My demonic cantrip flashed and a gale of wind exploded outward. Green sparkles formed in front of the sorcerer—the spell that could erase Zylas’s demonic attacks. The howling wind hit it.

The sorcerer was blasted off his feet. He flew ten yards and slammed down on his back.

“No!” the other twin shouted.

I grinned tightly. Abjuration was limited. It had to be tailored to the magic it was defending against—and my magic was neither demonic nor Arcana. It was both.

Zylas coiled his body, then sprang. I spun, already knowing where he was going, what he intended. The link between us was a bright line of instinct as he analyzed everything around him. The ground. The sky. The movements of his enemies. The subtle language of their bodies—darts of eyes, flares of nostrils, minute flexing of muscles.
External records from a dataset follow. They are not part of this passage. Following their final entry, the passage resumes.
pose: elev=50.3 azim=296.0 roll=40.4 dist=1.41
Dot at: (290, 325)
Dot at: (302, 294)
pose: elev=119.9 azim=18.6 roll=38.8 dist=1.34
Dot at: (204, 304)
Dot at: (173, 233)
He judged his targets, predicted their movements, and reacted without thought—following years of practice, of muscle memory, of experience.
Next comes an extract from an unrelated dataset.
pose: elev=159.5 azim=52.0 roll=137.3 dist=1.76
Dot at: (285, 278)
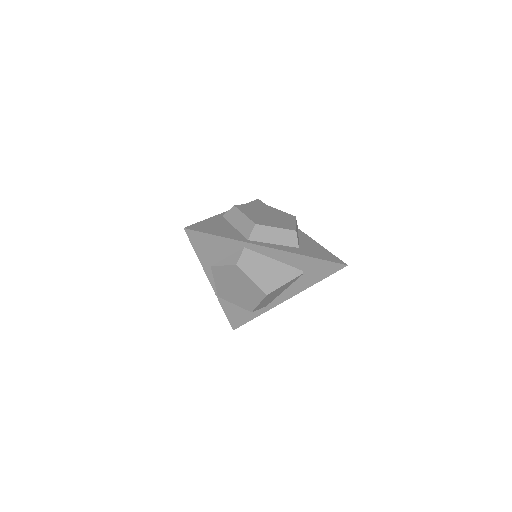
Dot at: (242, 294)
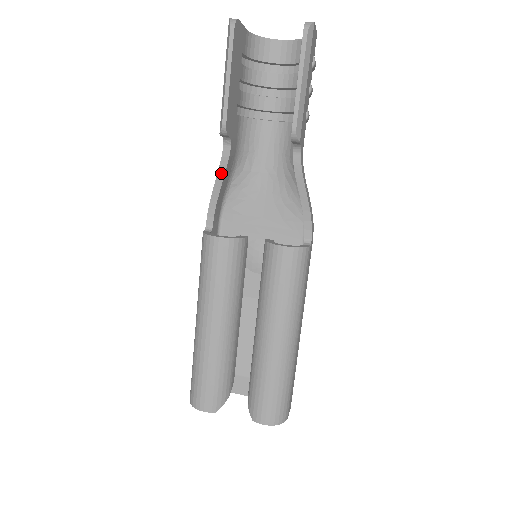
As he closed in on the second twin, I stretched my hand out again. Another cantrip spanning five feet instantly appeared—right under the sorcerer’s feet.

Zylas slashed as the sorcerer barked an incantation. The demon’s claws raked the shield as he darted sideways.

“Rumpas!” I shouted.

The concrete under the twin shattered. He stumbled, arms pinwheeling. Zylas pivoted on one foot, grace and power. His crimson claws flashed.

The sorcerer fell.

“Braden!” the other twin screamed as his brother hit the ground, blood pooling in the fissured concrete. He flung a hand toward Zylas as his father shouted another spell.

“Ori quinque!”

“Ori novem!”

Daimon, hesychaze!

As Jaden’s and Saul’s incantations rang out, Zylas blurred into red power. It streaked to my chest and he reformed in front of me—but the sorcerers weren’t done.

“Ori septem!” they both shouted.

Blue rings flashed for him, and with a lithe twist, he evaded both. As they whipped past and struck the concrete, a thought flitted from Zylas to me, too fast for words, but I caught the meaning—his observation.

He sprang away from me, charging toward Jaden. I whirled in the opposite direction, toward Saul—just as Amalia crept up behind him, a long red scarf in her hands. She flung the cloth over Saul’s head and yanked it tight.

“Igniaris!” she cried.

The cantrip-embroidered scarf burst into flame. Amalia yanked her hands away as Saul howled in agony, clawing at the fabric.

I summoned a new cantrip, aiming it at the sorcerer as Amalia dove for the ground. “Impello!”

If anyone had asked me a few weeks ago if the simple “push” cantrip, the building block of all impello artifacts, could be terrifying, I would’ve laughed. It was worth a stumble, maybe a fall. After all, who could carry around a cantrip large enough to do real damage?

But who would’ve thought I could create massive cantrips in an instant?

The blast from the rune catapulted Saul into the air. Trailing flames like a rippling banner, he hurtled across the platform, out over open water, and splashed into the dark ocean.

“Ori unum! Ori duo! Ori unum!”

At the platform’s other end, Jaden spat incantations nonstop as Zylas darted around him, claws slashing. Voice rising with desperation, the sorcerer flung his hands out.

“Ori decem!”

Blue swords formed in both hands and he slashed at the demon.

A fatal mistake.

His abjuration was a nearly unassailable defense against a demon, fast and impenetrable. But in combat? No human could beat Zylas in direct combat.

With smooth grace, the demon ducked the wildly swinging blades. His phantom claws swept up, passing through flesh and bones. The abjuration blades spun away and disappeared.

The sorcerer staggered backward, gaping at his severed fingers, only his thumbs left. The crimson talons on Zylas’s left hand dissolved, and he grabbed the man by the throat. His other hand drew back for the killing strike.

Something midnight black and vicious burned through the link between me and Zylas, then the connection snapped off—the demon shoving me out of his head.

He rammed his claws into Jaden’s chest, bones crunching. Jaden’s agonized scream filled the air as Zylas twisted his hand, then ripped it back out. The man went limp, head lolling.